While Mr. Hikind's effort is well-intentioned, Prof. Hamilton calls it "a doomed project." Resolving cases of sexual abuse without the legal establishment in this country "has never worked in any other religious community," she points out, citing the Catholic Church as an example. And the truth is, many rabbis agree with her. According to Rabbi Mark Dratch, the chief executive officer of JSAFE (The Jewish Institute Supporting an Abuse-Free Environment), "Rabbinic authorities do not have the expertise or ability to handle these things. Making reports [to the legal authorities] is the only way to go."

Mr. Hikind insists that his plan does not look to circumvent law enforcement, but to collaborate with it. The question, though, is if the ultra-Orthodox constituency that Mr. Hikind is working with will be a real partner in this endeavor. In the past, they have unfortunately been resistant, worrying more about the consequences of disparaging renowned Torah scholars than about protecting a child's life. Some rabbis in the community have even impeded the efforts of other rabbis who are willing to speak out and take action. Orthodox rabbi and psychologist Benzion Twerski resigned from Mr. Hikind's task force for fear of tarnishing his reputation and his family's reputation within the community. In Williamsburg, Rabbi Nuchum Rosenberg received threats for speaking out against abuse in his community.

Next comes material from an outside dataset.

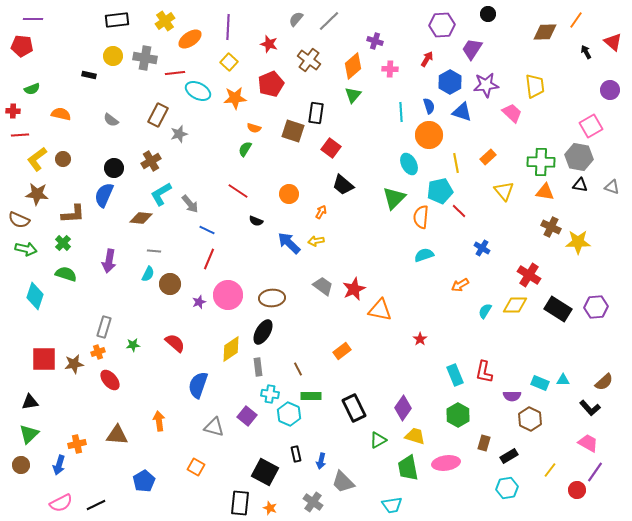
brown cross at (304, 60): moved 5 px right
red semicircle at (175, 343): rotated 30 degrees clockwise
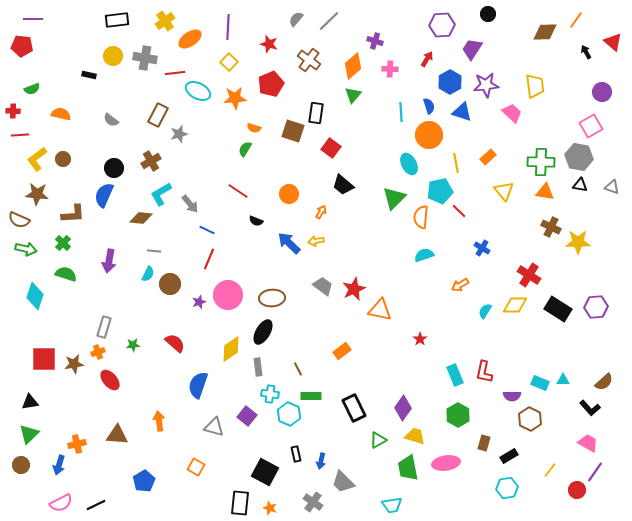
purple circle at (610, 90): moved 8 px left, 2 px down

So is Mr. Hikind's plan "doomed"? It depends. If the community is willing to take more cases to the police rather than watching alleged perpetrators float from one community to another, where they will no doubt prey again, then great. But if they are not, if they succumb to the same social pressures that have paralyzed them for decades, then every day that goes by another community of children is at risk.

No matter what happens, though, Mr. Hikind promises not to reveal any victims' names. "I will not, God forbid, destroy a person's life all over again," he says. That's good. But let's hope another child's life is not destroyed either.